A coalition of environmental organizations, one headed in Alaska by a former top aide to Gov. Tony Knowles, has targeted Alaska salmon for catch reductions. The Center for Biological Diversity, Turtle Island Restoration Network and Oceana Inc. filed suit in federal court in California Aug. 13, alleging that National Marine Fisheries (NMF) violated the law for not implementing fishing reductions to protect food sources for marine mammals.
The suit specifically targets salmon fishing in Bristol Bay, Cook Inlet, the Aleutian Islands, the Alaska Peninsula and Southeast Alaska. State control of salmon fishing already is overlapped by federal subsistence regulations. Now the environmentalists want to add restrictions by NMF. Oceana hired Jim Ayers in January as its Alaska representative after receiving more than $1 million in grants. Ayers was chief of staff for Gov. Knowles for seven years.
Environmental groups spent $10.1 million in Alaska from 1998-2001 combating logging, mining, oil and gas development, fisheries and tourism. That leaves them with $9.2 million in assets, $8.1 million of that in cash, to spend this election year supporting candidates who support their anti-development line.
According to the annual report of the Alaska Conservation Foundation, and its required state and federal filings, it received $19.3 million for environmental projects in those years. The money came primarily from eight big Outside foundations. The biggest grant was $2 million from the Pew Trusts. (Steve Kallick, former executive director of the Southeast Alaska Conservation Council, hands out Pew environmental grants.)
The Alaska Conservation Foundation also lists 55 other Outside foundations which contributed between $10,000 and $100,000, for an added $2 million. Another 300 contributed between $500 and $10,000.
A majority of the foundation's 6,500 contributors gave less than $250 and allow the environmentalists to say the majority of their supporters are Alaskans. However most of the foundation's money comes from big donors outside the state. Even if its 6,500 contributors were Alaskans, they would total only 1.4 percent of Alaska's registered voters, a minor minority with an outsized purse bulging with Outside cash.
The Alaska Conservation Foundation is the umbrella organization that doles out the millions to environmental groups and programs in Alaska. It made more than 250 grants in 1998-2001. Significant is its political involvement. It allocated $228,500 to the Alaska Conservation Voters that has been active in campaigns to elect Anchorage Assembly members, who have since denied the Simonian Little League the use of 25 acres in a local 4,000-acre park.
Alaska Conservative Voters also allocated $100 or $200 to each of 23 Democratic candidates for the Legislature in the recent primary election. The organization spent $45,000 on that election, leaving plenty of the $8 million to invest in anti-development candidates in future elections.
Aside from influencing Alaska elections, where else did $10.1 million in Outside money go? To the usual suspects, such as $621,000 to the Alaska Center for the Environment, $1.2 million to the Alaska Defense Initiative that combats oil and gas, timber and mining projects, $537,000 to the Alaska Conservation Alliance, $760,000 to the Alaska Oceans Network, $963,000 to the Alaska Rainforest Campaign (Matt Zencey, editorial writer for the Anchorage Daily News, headed the Campaign for three years, which explains the anti-timber ADN editorials.), $287,000 to the Earthjustice Legal Defense Fund, $228,000 to the Natural Resources Defense Council, $316,000 to the Southeast Alaska Conservation Council, $124,000 to the Trustees for Alaska. Lesser amounts went to the Northern Alaska Environmental Center, the Tongass Conservation Society, the Sitka Conservation Society and like-minded organizations.
Adding it up, $1.1 million went to battle mining projects, a similar amount to oppose timber harvests with lesser amounts targeting oil and gas, fishing, tourism and infrastructure (roads, bridges, dams, ports, docks and so forth). The environmental community is protesting every timber sale to force out the few timber operators remaining. The California lawsuit indicates their direction on fisheries.

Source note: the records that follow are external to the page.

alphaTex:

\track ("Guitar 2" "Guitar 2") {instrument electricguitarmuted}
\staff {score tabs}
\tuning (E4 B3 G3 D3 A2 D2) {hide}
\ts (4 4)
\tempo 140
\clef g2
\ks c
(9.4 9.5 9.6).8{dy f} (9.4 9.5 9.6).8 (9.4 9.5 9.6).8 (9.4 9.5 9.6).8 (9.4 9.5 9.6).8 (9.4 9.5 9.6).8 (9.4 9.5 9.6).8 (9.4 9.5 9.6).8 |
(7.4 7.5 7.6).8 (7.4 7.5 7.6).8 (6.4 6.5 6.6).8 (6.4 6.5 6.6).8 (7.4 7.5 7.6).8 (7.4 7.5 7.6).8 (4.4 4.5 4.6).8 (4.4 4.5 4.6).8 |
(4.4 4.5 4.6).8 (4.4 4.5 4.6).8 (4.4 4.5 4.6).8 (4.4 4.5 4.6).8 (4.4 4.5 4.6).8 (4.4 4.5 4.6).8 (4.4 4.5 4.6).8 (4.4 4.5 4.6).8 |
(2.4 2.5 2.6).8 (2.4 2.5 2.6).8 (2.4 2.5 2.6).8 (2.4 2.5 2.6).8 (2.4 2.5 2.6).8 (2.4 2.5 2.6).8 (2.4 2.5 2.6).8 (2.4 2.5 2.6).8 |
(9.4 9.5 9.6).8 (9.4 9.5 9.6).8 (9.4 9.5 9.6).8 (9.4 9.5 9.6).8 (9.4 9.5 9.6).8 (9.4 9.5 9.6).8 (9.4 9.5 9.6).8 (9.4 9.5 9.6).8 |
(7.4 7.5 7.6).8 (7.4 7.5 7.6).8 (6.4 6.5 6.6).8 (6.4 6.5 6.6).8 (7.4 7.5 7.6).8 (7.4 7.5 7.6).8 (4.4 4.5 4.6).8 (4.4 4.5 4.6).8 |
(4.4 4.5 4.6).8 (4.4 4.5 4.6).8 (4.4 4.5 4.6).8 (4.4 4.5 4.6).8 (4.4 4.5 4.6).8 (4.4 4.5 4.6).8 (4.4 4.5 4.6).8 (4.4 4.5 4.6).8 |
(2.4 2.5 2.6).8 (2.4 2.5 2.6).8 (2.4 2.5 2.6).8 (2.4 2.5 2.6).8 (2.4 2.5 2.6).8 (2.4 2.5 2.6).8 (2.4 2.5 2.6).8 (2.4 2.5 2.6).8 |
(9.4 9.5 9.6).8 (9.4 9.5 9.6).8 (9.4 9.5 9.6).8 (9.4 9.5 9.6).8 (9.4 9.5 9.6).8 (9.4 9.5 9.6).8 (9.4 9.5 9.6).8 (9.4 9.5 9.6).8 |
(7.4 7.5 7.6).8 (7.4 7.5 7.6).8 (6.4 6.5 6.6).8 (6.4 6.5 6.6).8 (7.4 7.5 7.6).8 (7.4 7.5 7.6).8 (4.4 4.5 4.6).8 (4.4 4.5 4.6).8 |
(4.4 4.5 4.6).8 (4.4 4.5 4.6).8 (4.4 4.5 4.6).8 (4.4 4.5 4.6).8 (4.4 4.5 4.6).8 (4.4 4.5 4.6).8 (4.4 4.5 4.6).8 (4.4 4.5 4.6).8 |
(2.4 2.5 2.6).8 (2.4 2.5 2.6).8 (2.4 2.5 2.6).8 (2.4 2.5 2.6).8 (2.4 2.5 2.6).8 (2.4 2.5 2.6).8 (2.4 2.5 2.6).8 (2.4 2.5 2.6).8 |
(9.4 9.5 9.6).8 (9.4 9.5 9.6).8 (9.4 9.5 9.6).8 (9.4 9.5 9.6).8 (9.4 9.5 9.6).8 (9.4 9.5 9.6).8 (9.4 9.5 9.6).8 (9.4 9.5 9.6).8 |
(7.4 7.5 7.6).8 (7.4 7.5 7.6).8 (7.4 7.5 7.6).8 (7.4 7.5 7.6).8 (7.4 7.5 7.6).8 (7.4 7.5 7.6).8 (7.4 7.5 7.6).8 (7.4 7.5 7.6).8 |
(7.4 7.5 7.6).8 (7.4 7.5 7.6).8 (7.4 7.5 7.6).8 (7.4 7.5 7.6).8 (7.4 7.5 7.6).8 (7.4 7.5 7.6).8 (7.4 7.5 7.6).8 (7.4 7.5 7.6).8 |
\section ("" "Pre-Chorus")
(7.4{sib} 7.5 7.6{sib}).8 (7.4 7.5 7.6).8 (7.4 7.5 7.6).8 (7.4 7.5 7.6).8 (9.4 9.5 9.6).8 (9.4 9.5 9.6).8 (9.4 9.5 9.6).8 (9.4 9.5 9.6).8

Already, the environmentalists are targeting the trans-Alaska oil pipeline's permit renewal. They say they only want stricter pipeline oversight. They said that about Alaska's timber industry before they cheered when the Clinton Administration shut down the mills. Their strategy is to delay until a project is uneconomic.
The big question: Where, aside from battling Little League, will these Outside interests put their money in Alaska's coming municipal and state elections?
Williams is retired publisher of the Ketchikan Daily News and a former member of the University of Alaska Board of Regents.